Only lines holding the word "locus" are wanted from the records; copy all of them.

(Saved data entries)
Start of Block

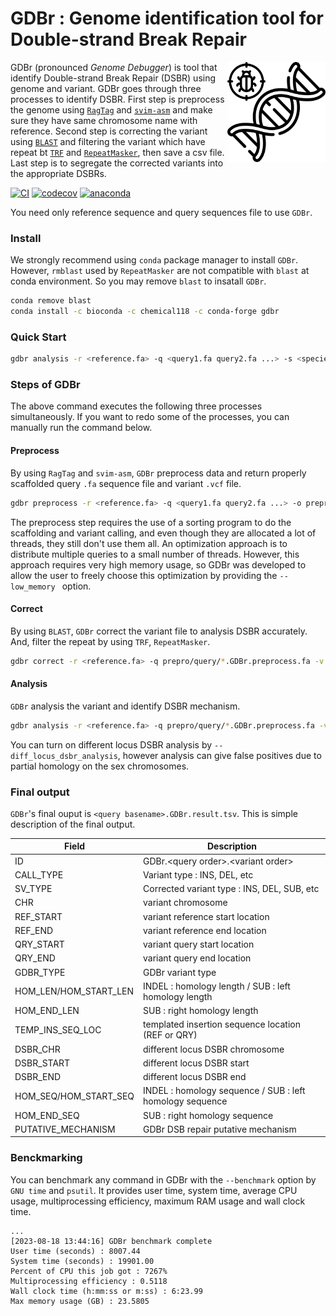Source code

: GDBr : Genome identification tool for Double-strand Break Repair
================

<img src="logo/gdbr.svg" alt="GDBr logo" align="right" height="160" style="display: inline-block;"> GDBr (pronounced _Genome Debugger_) is tool that identify Double-strand Break Repair (DSBR) using genome and variant. GDBr goes through three processes to identify DSBR. First step is preprocess the genome using [`RagTag`](https://github.com/malonge/RagTag) and [`svim-asm`](https://github.com/eldariont/svim-asm) and make sure they have same chromosome name with reference. Second step is correcting the variant using [`BLAST`](https://blast.ncbi.nlm.nih.gov/Blast.cgi) and filtering the variant which have repeat bt [`TRF`](https://github.com/Benson-Genomics-Lab/TRF) and [`RepeatMasker`](https://github.com/rmhubley/RepeatMasker), then save a csv file. Last step is to segregate the corrected variants into the appropriate DSBRs.

[![CI](https://github.com/Chemical118/GDBr/workflows/CI/badge.svg)](https://github.com/Chemical118/GDBr/actions?query=workflow%3ACI)
[![codecov](https://codecov.io/gh/Chemical118/GDBr/branch/master/graph/badge.svg?token=NA5V5H52M6)](https://codecov.io/gh/Chemical118/GDBr)
[![anaconda](https://anaconda.org/chemical118/gdbr/badges/version.svg)](https://anaconda.org/Chemical118/gdbr)

You need only reference sequence and query sequences file to use `GDBr`.

### Install

We strongly recommend using `conda` package manager to install `GDBr`.
However, `rmblast` used by `RepeatMasker` are not compatible with `blast` at conda environment. So you may remove `blast` to insatall `GDBr`.

```sh
conda remove blast
conda install -c bioconda -c chemical118 -c conda-forge gdbr
```

### Quick Start

```sh
gdbr analysis -r <reference.fa> -q <query1.fa query2.fa ...> -s <species of data> -t <number of threads>
```

### Steps of GDBr

The above command executes the following three processes simultaneously. If you want to redo some of the processes, you can manually run the command below.

#### Preprocess

By using `RagTag` and `svim-asm`, `GDBr` preprocess data and return properly scaffolded query `.fa` sequence file and variant `.vcf` file.

```sh
gdbr preprocess -r <reference.fa> -q <query1.fa query2.fa ...> -o prepro -t <number of threads>
```

The preprocess step requires the use of a sorting program to do the scaffolding and variant calling, and even though they are allocated a lot of threads, they still don't use them all. An optimization approach is to distribute multiple queries to a small number of threads. However, this approach requires very high memory usage, so GDBr was developed to allow the user to freely choose this optimization by providing the `--low_memory ` option.

#### Correct

By using `BLAST`, `GDBr` correct the variant file to analysis DSBR accurately. And, filter the repeat by using `TRF`, `RepeatMasker`.

```sh
gdbr correct -r <reference.fa> -q prepro/query/*.GDBr.preprocess.fa -v prepro/vcf/*.GDBr.preprocess.vcf -s <species of data> -o sv -t <number of threads>
```

#### Analysis

`GDBr` analysis the variant and identify DSBR mechanism.

```sh
gdbr analysis -r <reference.fa> -q prepro/query/*.GDBr.preprocess.fa -v sv/*.GDBr.correct.csv -o dsbr -t <number of threads>
```

You can turn on different locus DSBR analysis by `--diff_locus_dsbr_analysis`, however analysis can give false positives due to partial homology on the sex chromosomes.

### Final output

`GDBr`'s final ouput is `<query basename>.GDBr.result.tsv`. This is simple description of the final output.

| Field             | Description                                          |
|-------------------|------------------------------------------------------|
| ID                | GDBr.\<query order\>.\<variant order\>               |
| CALL_TYPE         | Variant type : INS, DEL, etc                         |
| SV_TYPE           | Corrected variant type : INS, DEL, SUB, etc          |
| CHR               | variant chromosome                                   |
| REF_START         | variant reference start location                     |
| REF_END           | variant reference end location                       |
| QRY_START         | variant query start location                         |
| QRY_END           | variant query end location                           |
| GDBR_TYPE       | GDBr variant type                                 |
| HOM_LEN/HOM_START_LEN | INDEL : homology length / SUB : left homology length |
| HOM_END_LEN           | SUB : right homology length                                |
| TEMP_INS_SEQ_LOC  | templated insertion sequence location (REF or QRY)   |
| DSBR_CHR          | different locus DSBR chromosome                      |
| DSBR_START        | different locus DSBR start                           |
| DSBR_END          | different locus DSBR end                             |
| HOM_SEQ/HOM_START_SEQ | INDEL : homology sequence / SUB : left homology sequence|
| HOM_END_SEQ           | SUB : right homology sequence                              |
| PUTATIVE_MECHANISM    | GDBr DSB repair putative mechanism               |

### Benckmarking

You can benchmark any command in GDBr with the `--benchmark` option by `GNU time` and `psutil`. It provides user time, system time, average CPU usage, multiprocessing efficiency, maximum RAM usage and wall clock time.

```
...
[2023-08-18 13:44:16] GDBr benchmark complete
User time (seconds) : 8007.44
System time (seconds) : 19901.00
Percent of CPU this job got : 7267%
Multiprocessing efficiency : 0.5118
Wall clock time (h:mm:ss or m:ss) : 6:23.99
Max memory usage (GB) : 23.5805
```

End of Block

* Task answer *
You can turn on different locus DSBR analysis by `--diff_locus_dsbr_analysis`, however analysis can give false positives due to partial homology on the sex chromosomes.
| DSBR_CHR          | different locus DSBR chromosome                      |
| DSBR_START        | different locus DSBR start                           |
| DSBR_END          | different locus DSBR end                             |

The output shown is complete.